• _Задание a_
Извлеките без изменений строки записей, начиная с самой первой и заканчивая строкой, содержащей «True or false: humidity», включительно.

• _Выбранный отрывок_
⁂

В 1923–1924 гг последовали новые чистки в ОГПУ. Связаны они были с развернувшейся борьбой между Сталиным и Троцким. Для Иосифа Виссарионовича засилье сторонников конкурента в спецслужбах было никак не желательно, а большинство палачей эпохи “красного террора” оказалось убежденными троцкистами. Ведь именно Лев Давидович и его присные, громя Россию, дали им власть над людьми, подарили возможность убивать, унижать, грабить, удовлетворять самые дикие наклоности. Именно себя они считали подлинными “революционерами” — а “бюрократы” были только помехой, угрозой для продолжения уже привычной жизни. За троцкизм еще не снимали с должностей и не сажали. Но этого и не требовалось. По чекистским структурам покатились новые ревизии. А у швали, заполонившей эти структуры, всегда можно было найти преступления или злоупотребления.
Прошла целая серия судебных процессов над сотрудниками ОГПУ и трибуналов, кое-кого расстреляли, многих поувольняли. И, по общим впечатлениям современников, где-то с 1924.г. “традиционный” образ чекиста значительно изменился. Вместо грубых “мясников”, садистов и пьяных разухабистых убийц структуры ОГПУ стали пополнять “интеллектуалы” из недоучившихся студентов, бывших юристов, партийных чиновников, армейских комиссаров [105]. Но, тем не менее, кардинального перерождения спецслужб не произошло. Этого не смогли осуществить ни Сталин, ни Дзержинский. Генеральный секретарь ЦК, давая распоряжения о чистках, удовлетворялся достигнутыми результатами — столько-то преступников, окопавшихся в “органах” уличено, уволено, отдано под суд. Значит, должно стать получше. А Дзержинскому было просто не под силу самому все контролировать, он в дополнение к руководству ОГПУ занимал еще целый ряд должностей. В обстановке внутрипартийной борьбы Сталин делал ставку на “верных”, на кого он смог бы положиться, и в 1924 г. он протолкнул “железного Феликса” на пост председателя ВСНХ, чтобы вывести этот важный орган из под влияния Троцкого.

⁂

• _Выдержки из записей_
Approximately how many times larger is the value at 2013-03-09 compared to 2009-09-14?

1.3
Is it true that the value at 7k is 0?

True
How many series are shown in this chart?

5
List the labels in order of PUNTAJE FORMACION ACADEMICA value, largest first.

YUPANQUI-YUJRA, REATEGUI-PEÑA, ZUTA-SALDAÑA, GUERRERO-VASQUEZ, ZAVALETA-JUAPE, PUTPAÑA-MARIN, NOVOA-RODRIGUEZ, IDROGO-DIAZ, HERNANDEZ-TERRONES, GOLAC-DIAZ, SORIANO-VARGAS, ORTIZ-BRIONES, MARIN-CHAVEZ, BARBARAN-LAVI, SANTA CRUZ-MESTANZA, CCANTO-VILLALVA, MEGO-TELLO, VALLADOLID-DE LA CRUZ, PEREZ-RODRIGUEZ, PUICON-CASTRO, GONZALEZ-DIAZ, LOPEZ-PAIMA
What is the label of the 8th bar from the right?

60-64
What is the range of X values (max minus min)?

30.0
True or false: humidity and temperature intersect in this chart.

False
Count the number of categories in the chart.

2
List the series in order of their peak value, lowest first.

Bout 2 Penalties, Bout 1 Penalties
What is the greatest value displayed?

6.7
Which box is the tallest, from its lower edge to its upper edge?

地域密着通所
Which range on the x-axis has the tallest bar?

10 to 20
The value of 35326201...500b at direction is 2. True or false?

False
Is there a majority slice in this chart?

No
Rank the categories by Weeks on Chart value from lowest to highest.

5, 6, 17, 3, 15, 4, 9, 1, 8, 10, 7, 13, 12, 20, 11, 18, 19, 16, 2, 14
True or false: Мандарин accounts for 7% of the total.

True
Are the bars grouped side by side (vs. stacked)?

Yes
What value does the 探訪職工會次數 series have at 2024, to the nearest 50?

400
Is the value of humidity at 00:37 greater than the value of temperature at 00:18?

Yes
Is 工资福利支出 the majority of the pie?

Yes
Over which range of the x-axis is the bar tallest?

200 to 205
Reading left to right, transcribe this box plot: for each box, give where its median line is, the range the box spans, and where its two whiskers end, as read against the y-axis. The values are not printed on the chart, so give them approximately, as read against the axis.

⁂

• _Задание b_
Перепишите без изменений весь текст о чистках в ОГПУ.

• _Ожидаемый ответ a_
Approximately how many times larger is the value at 2013-03-09 compared to 2009-09-14?

1.3
Is it true that the value at 7k is 0?

True
How many series are shown in this chart?

5
List the labels in order of PUNTAJE FORMACION ACADEMICA value, largest first.

YUPANQUI-YUJRA, REATEGUI-PEÑA, ZUTA-SALDAÑA, GUERRERO-VASQUEZ, ZAVALETA-JUAPE, PUTPAÑA-MARIN, NOVOA-RODRIGUEZ, IDROGO-DIAZ, HERNANDEZ-TERRONES, GOLAC-DIAZ, SORIANO-VARGAS, ORTIZ-BRIONES, MARIN-CHAVEZ, BARBARAN-LAVI, SANTA CRUZ-MESTANZA, CCANTO-VILLALVA, MEGO-TELLO, VALLADOLID-DE LA CRUZ, PEREZ-RODRIGUEZ, PUICON-CASTRO, GONZALEZ-DIAZ, LOPEZ-PAIMA
What is the label of the 8th bar from the right?

60-64
What is the range of X values (max minus min)?

30.0
True or false: humidity and temperature intersect in this chart.

• _Ожидаемый ответ b_
В 1923–1924 гг последовали новые чистки в ОГПУ. Связаны они были с развернувшейся борьбой между Сталиным и Троцким. Для Иосифа Виссарионовича засилье сторонников конкурента в спецслужбах было никак не желательно, а большинство палачей эпохи “красного террора” оказалось убежденными троцкистами. Ведь именно Лев Давидович и его присные, громя Россию, дали им власть над людьми, подарили возможность убивать, унижать, грабить, удовлетворять самые дикие наклоности. Именно себя они считали подлинными “революционерами” — а “бюрократы” были только помехой, угрозой для продолжения уже привычной жизни. За троцкизм еще не снимали с должностей и не сажали. Но этого и не требовалось. По чекистским структурам покатились новые ревизии. А у швали, заполонившей эти структуры, всегда можно было найти преступления или злоупотребления.
Прошла целая серия судебных процессов над сотрудниками ОГПУ и трибуналов, кое-кого расстреляли, многих поувольняли. И, по общим впечатлениям современников, где-то с 1924.г. “традиционный” образ чекиста значительно изменился. Вместо грубых “мясников”, садистов и пьяных разухабистых убийц структуры ОГПУ стали пополнять “интеллектуалы” из недоучившихся студентов, бывших юристов, партийных чиновников, армейских комиссаров [105]. Но, тем не менее, кардинального перерождения спецслужб не произошло. Этого не смогли осуществить ни Сталин, ни Дзержинский. Генеральный секретарь ЦК, давая распоряжения о чистках, удовлетворялся достигнутыми результатами — столько-то преступников, окопавшихся в “органах” уличено, уволено, отдано под суд. Значит, должно стать получше. А Дзержинскому было просто не под силу самому все контролировать, он в дополнение к руководству ОГПУ занимал еще целый ряд должностей. В обстановке внутрипартийной борьбы Сталин делал ставку на “верных”, на кого он смог бы положиться, и в 1924 г. он протолкнул “железного Феликса” на пост председателя ВСНХ, чтобы вывести этот важный орган из под влияния Троцкого.